Faith groups respond to rise in domestic violence amid global pandemic

May 4, 2020
A woman hangs a banner from her balcony with the number of a domestic violence hotline during a national lockdown aimed at stemming the spread of coronavirus, in Beirut, Lebanon, on April 16. (AP Photo/Bilal Hussein)

When local and state governments across the nation began instituting shelter-in-place policies back in March, there was immediate concern for the risk staying at home would pose for survivors of domestic violence.

Marianne Hester, a Bristol University sociologist who studies abusive relationships, told the Chicago Tribune that domestic violence goes up whenever families spend more time together—like during Christmas and summer vacations.

Indeed, many communities have observed an upswing in the number of reported domestic violence incidents.

According to Voice of America, in one week of mandatory lockdown in France, domestic violence rates in­creased by a third. During South Africa’s first week of sheltering in place, authorities received 90,000 reports of violence against women. The Guardian reported that the number of domestic killings in the United Kingdom more than doubled during the first three weeks of lockdown.

In the US, the CEO of the National Domestic Violence Hotline told Time magazine the organization had seen a growing number of callers saying their abusers were using the pandemic to isolate them from friends and family and, in some cases, were withholding money or medical assistance.

There is concern even in localities where domestic violence calls have gone down. In Los Angeles, for instance, domestic violence calls to the police declined 18 percent from March 19 to April 15. But officials there told ABC News that what they believe is happening is that survivors are stuck at home with their abusers and are unable to alert authorities—even though the actual abuse is increasing.

Faith groups worldwide are responding in various ways to what has been dubbed part of a dual COVID-19 crisis.

The Monday after Easter, Pope Francis prayed for all women—but particularly those currently trapped at home with their abusers.

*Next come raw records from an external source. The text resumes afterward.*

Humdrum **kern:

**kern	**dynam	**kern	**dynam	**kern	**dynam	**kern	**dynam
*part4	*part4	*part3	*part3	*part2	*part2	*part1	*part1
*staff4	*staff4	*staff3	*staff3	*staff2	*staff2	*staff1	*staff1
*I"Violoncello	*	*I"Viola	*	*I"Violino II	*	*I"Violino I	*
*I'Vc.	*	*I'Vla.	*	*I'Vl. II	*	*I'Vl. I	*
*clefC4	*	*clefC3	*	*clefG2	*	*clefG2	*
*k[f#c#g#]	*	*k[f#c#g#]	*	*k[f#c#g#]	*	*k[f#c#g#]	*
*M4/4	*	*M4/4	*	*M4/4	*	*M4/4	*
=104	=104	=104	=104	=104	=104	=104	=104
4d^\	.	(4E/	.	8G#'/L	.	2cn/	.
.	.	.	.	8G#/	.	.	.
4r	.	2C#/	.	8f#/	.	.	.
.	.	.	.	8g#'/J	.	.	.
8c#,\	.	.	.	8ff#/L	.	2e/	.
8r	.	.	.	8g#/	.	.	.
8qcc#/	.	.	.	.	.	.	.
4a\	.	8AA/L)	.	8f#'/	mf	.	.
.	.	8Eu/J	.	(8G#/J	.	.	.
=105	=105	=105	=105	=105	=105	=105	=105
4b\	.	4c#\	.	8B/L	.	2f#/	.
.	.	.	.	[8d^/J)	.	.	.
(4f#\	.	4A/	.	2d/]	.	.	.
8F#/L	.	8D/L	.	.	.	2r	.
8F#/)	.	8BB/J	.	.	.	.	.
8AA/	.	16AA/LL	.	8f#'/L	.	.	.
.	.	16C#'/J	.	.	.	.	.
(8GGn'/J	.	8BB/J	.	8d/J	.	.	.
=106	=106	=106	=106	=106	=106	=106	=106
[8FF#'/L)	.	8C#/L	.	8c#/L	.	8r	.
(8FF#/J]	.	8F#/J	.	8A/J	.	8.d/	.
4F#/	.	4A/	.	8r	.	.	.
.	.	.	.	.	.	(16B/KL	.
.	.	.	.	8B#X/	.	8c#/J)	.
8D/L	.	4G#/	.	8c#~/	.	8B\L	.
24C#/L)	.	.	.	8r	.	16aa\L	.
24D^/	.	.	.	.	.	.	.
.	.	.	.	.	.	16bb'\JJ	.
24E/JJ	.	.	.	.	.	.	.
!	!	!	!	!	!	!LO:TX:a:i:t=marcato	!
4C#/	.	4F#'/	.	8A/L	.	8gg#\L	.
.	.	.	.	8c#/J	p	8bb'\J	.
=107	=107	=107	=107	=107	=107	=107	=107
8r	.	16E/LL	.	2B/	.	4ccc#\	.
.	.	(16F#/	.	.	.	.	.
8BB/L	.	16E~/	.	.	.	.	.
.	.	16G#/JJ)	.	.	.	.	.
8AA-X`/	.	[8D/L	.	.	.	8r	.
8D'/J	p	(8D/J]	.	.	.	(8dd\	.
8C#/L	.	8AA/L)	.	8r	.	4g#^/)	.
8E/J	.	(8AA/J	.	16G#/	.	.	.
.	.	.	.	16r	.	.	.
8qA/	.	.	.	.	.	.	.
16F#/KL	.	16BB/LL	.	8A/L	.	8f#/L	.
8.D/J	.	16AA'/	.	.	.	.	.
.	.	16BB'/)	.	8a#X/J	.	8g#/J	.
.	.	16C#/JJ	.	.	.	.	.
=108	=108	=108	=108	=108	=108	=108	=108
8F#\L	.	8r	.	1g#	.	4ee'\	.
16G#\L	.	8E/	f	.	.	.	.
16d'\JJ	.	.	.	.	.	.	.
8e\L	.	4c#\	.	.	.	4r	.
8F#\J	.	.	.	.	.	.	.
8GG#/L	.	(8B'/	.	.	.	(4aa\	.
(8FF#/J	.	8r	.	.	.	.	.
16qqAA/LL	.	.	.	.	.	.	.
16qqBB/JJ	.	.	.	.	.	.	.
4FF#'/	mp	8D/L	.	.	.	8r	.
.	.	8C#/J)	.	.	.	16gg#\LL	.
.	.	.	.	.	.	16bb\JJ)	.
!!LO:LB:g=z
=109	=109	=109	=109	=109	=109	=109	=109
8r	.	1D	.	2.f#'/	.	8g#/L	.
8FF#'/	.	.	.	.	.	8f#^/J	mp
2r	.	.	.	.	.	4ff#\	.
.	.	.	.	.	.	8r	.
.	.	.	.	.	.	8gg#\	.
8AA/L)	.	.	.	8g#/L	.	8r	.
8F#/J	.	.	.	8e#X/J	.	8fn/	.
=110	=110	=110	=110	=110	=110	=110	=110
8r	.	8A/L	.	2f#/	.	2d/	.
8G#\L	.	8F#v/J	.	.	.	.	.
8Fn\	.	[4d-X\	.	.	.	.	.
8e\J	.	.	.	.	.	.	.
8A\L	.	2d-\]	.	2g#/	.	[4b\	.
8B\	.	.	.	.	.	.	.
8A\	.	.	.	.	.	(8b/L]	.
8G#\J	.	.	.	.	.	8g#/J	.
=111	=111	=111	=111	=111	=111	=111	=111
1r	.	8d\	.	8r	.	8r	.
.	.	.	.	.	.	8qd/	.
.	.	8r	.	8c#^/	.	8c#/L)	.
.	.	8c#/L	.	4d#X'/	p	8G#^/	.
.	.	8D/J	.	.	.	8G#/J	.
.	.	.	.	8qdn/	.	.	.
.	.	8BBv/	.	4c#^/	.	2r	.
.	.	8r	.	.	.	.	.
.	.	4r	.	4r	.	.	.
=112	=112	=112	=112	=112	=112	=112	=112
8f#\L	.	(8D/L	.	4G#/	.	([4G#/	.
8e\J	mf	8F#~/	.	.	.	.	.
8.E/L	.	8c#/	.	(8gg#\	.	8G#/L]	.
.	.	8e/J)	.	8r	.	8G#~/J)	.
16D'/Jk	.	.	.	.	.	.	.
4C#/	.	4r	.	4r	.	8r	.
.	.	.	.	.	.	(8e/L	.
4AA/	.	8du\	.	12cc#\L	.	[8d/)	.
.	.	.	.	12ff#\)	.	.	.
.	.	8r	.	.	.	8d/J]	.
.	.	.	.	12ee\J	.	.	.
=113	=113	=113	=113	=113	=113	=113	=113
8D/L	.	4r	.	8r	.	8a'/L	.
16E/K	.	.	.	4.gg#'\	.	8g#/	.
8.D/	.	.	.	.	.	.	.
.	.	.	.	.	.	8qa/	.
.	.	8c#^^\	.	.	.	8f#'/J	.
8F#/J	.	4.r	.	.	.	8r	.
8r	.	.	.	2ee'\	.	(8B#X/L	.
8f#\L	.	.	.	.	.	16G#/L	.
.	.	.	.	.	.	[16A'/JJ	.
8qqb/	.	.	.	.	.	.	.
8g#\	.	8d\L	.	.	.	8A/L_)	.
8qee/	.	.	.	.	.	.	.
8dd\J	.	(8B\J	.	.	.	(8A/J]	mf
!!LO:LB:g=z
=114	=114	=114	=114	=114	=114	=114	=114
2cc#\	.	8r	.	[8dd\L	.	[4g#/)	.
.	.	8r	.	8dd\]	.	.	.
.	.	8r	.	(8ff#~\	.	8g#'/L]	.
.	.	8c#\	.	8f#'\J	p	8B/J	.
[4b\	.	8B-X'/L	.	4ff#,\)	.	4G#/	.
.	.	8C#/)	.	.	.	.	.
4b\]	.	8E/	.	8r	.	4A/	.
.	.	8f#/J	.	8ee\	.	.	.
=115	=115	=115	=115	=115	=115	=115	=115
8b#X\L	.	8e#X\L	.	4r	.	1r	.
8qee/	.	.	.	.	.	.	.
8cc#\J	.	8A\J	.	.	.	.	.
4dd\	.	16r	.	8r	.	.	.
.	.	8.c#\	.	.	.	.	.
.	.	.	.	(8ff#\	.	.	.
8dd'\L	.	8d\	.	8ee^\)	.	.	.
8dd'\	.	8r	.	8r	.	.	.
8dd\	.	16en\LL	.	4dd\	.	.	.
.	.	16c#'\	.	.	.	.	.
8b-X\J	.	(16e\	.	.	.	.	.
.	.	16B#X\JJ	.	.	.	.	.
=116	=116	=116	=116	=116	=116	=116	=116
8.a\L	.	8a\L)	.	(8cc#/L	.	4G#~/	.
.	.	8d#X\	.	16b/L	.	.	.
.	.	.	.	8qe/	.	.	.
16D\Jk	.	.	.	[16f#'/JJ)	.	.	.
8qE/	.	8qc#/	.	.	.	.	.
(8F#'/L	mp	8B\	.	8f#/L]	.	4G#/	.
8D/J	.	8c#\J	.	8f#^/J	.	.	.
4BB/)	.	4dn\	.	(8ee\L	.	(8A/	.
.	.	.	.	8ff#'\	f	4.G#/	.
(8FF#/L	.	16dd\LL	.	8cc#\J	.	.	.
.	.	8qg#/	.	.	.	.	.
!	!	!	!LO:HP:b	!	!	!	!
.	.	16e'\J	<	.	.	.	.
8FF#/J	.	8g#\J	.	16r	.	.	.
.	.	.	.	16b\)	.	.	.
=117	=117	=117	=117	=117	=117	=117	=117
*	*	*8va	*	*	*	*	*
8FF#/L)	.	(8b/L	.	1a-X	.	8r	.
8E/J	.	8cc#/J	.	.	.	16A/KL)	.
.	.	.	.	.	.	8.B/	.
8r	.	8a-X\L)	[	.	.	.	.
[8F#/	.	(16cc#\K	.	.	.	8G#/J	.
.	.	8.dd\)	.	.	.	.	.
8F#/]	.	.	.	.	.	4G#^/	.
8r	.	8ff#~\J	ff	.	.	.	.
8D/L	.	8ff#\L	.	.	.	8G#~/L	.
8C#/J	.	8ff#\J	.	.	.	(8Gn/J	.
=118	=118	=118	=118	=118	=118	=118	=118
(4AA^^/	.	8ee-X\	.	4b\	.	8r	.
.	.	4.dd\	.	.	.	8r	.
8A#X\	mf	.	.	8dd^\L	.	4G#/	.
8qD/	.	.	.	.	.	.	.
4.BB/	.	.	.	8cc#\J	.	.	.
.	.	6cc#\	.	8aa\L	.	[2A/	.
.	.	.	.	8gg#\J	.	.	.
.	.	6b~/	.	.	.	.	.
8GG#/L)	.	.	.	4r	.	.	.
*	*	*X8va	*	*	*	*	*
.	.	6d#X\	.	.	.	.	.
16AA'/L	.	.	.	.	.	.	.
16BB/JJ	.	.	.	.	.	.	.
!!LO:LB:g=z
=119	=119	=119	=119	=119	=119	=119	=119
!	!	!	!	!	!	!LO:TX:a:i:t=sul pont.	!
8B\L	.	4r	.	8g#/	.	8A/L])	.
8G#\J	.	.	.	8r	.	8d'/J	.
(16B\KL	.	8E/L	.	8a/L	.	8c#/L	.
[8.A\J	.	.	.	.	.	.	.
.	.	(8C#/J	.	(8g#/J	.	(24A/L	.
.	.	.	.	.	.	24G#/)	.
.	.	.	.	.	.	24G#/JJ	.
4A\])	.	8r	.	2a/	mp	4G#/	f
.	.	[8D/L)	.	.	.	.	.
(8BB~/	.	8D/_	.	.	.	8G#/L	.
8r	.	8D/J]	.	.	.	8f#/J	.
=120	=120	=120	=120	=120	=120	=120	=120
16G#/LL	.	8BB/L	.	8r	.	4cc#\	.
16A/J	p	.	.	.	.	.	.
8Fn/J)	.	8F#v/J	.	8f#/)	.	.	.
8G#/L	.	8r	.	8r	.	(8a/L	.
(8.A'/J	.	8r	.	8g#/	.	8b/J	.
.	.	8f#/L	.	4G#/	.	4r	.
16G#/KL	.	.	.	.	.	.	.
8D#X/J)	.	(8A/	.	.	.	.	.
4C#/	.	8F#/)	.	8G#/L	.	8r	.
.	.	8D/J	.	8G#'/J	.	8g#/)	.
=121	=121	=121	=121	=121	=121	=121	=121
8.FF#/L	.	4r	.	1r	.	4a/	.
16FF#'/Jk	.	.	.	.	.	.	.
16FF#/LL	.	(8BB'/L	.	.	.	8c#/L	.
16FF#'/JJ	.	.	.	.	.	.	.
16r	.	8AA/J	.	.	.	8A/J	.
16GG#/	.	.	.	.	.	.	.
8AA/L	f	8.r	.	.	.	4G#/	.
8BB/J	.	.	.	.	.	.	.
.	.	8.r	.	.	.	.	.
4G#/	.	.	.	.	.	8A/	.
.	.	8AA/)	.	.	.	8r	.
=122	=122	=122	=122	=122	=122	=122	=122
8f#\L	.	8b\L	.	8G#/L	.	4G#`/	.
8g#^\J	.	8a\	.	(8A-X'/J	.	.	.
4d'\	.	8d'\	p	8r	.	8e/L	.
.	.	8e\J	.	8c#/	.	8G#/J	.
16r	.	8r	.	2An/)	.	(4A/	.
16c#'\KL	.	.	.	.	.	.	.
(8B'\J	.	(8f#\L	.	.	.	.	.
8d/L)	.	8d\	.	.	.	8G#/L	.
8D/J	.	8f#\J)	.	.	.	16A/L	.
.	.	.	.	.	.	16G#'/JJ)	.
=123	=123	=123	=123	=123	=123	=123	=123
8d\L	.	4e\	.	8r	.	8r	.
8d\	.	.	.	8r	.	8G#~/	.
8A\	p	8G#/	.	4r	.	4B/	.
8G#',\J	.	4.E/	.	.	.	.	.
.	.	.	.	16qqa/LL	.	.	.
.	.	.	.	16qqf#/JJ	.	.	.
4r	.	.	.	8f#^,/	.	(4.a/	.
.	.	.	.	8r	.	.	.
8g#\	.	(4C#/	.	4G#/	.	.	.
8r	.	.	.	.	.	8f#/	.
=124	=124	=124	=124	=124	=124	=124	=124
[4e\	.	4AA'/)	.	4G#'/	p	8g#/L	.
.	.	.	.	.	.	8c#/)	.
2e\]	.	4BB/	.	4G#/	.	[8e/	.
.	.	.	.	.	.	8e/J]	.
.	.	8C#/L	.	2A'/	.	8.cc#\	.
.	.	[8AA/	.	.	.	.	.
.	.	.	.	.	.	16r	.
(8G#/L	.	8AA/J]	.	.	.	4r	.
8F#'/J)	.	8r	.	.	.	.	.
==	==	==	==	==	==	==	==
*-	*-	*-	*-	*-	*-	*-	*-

“Sometimes, [women] risk being subjected to violence because of a living situation in which they bear too great a burden,” he said. “We pray for them that the Lord would give them strength and that our communities would support them together with their families.”

In Buffalo, New York, the Church of Jesus Christ of Latter-day Saints donated $10,000 to aid pandemic-related domestic violence relief efforts.

“As Christians, we follow the teachings of Jesus Christ by looking for ways to serve those in need,” Nathan Pace, president of the church’s Buffalo Stake, told local media. “This donation is a way to help those most vulnerable who are not safe inside their own homes during this uniquely stressful time.”

Welcome Church in Surrey, England, is hosting a virtual walk around the world to raise funds for a local domestic violence shelter that has vowed to stay open during the pandemic.

On April 26, Union Baptist Church in Winston-Salem, North Carolina, hosted a special virtual sermon about domestic violence, tweeting: “With the increase of domestic violence due to COVID-19, hopefully this message can strengthen those who have survived or [are] surviving these conditions.”

The Church of England added a specific COVID-19 and domestic abuse page to the Safeguarding portion of its website. The page includes information for survivors as well as a guide for people who are concerned for someone else’s safety.

Ambassadors from the World Council of Churches’ Thursday in Black campaign (in which participants wear black clothing and a special pin on Thursdays to raise awareness about gender-based violence) issued a statement on April 23 urging WCC member churches to “actively help raise awareness, protect against, and prevent rising levels of gender-based violence during this global COVID-19 pandemic. . . . During these times, and always, we must enable and promote safe spaces for all.”

Tricia Bent-Goodley, a social work professor at Howard University, told ABC News that even though many churches remain closed right now, faith groups can still make a difference for survivors of domestic abuse.

This is an opportunity for “our faith-based community to say, ‘Hey! We may not be having a service, but our doors are still open, we are still present,’” she said.